*Objective*: Continue the post below about automating the start-up of an older MASE generator, picking up after its final sentence.

*Text provided*:
++++++

Now, MASE generator is an oldish one with a 90ies panel which I use to:
Turn ON,
START
Turn OFF.

There are 3 microswitches that do the work and 6iirc warning lights plus the hours counter (approx 1000h now).
First one is sending a signal to turn the electrics ON (which means wake up the panel and get it ready for firing up) A few warning lights are on once you do that (low oil pressure et al).
THEN, you have to MANUALLY press a button until the yanmar 2gm20 decides to fire up. As long as you press the button, the starter turns.
Then everything is fine, thing spins up to 3K rpm (from stone cold, never realise why that's a good idea...) and simply works. Warning lights turn off, other indicator light turns on (that there's 220V output) and all's fine.

I can simulate the first step (turning on the thing), but how do I know how long the bloody starter should run? Or I stick the starter running until I get a signal from some other subsystem that the thing is working by itself? May burn the new starter v.quickly and it was 100odd euro... I guess other engines are smarter and know they are up, not this though.


Alternatively, I could be conservative:
Turn on,
fire up the starter for say 5 secs, then wait for half a min, check if there's output on the circuit, if there is, fine, if not loop again for 5 more secs. Do it trice, then give up and send a message that engine didn't start and turn on the third button for a second to stop current to the whole thing.

Would the above process be acceptable, or am I missing something, is there any other smart way of making sure this thing works?

++++++

*Material provided*:
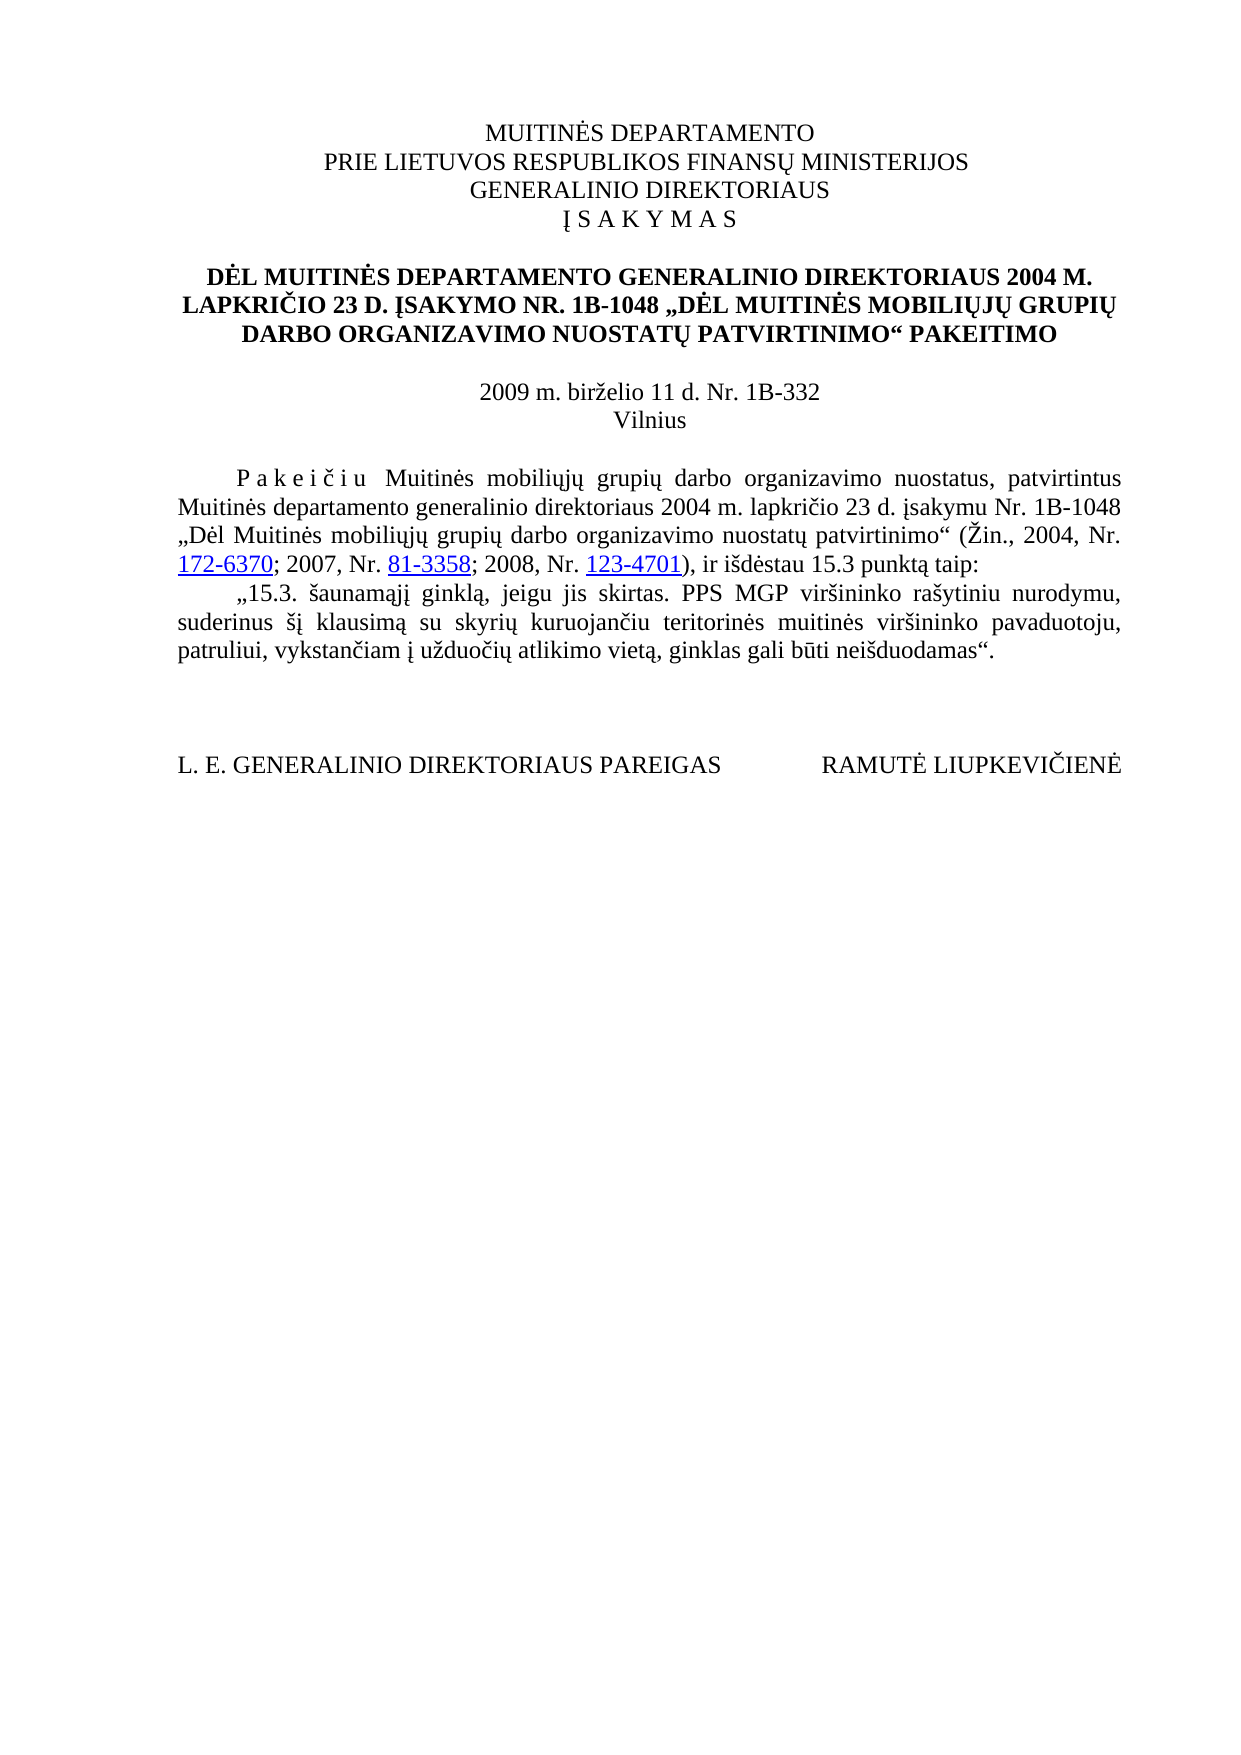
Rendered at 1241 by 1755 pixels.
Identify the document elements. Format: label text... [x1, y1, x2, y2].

++++++

*Reply to the task*:
cheers

V.
 
Vas, my remote is on the lower helm, therefore I can hear the starter. Normally mine fires straight away, unless it has been left for a few months, in which case I have to bleed the fuel. Very simple process on my Kohler. I assume you are trying to do something from the Fly, therefore unable to hear the starter? If you have a voltage gauge, you will see quickly if the genie is running, and you can attend to the starter timing? Sorry, not very helpful.
 
P.,

probably not too clear myself, want to be able to automate the process of starting, ie. start in my absense due to low voltage, or an instruction to run some system that needs 220V.
I also regularly have to bleed it, and I think I've spotted a small leak, so going to attend to that soon. Then I hope it's going to start in the third/fourth turn of the crankshaft as it does when in daily use...

cheers

V.
 
Alternatively, I could be conservative:
Turn on,
fire up the starter for say 5 secs, then wait for half a min, check if there's output on the circuit, if there is, fine, if not loop again for 5 more secs. Do it trice, then give up and send a message that engine didn't start and turn on the third button for a second to stop current to the whole thing.

Would the above process be acceptable, or am I missing something, is there any other smart way of making sure this thing works?

cheers

V.

I have made something similar to that,


at anker
(almost only used during the night)
1) before I go to bed, I have a switch to select "automatic start"
this switch also gives power to the starting cirquit

2) towards the morning,
the battery monitor gives a signal at 60% charge
relay contact to a timer, that engages start for 3 secs,
if the genny starts, the starting procedure will stop,
if not after 15 secs, there will be another start pulse,
it will do 3 start attemps, and then the procedure stops, no further consequence, nor alarm, etc..

I don't have any automatic stop, nor any more automation,
when the genny is running, I'm alway's onboard, and can see what is going on,
and have enought triggers to switch the genny off
I could make a additional battery monitor contact for a stop command at 98% fe
but I prefer todo that manually, (and switch off the automatic start button)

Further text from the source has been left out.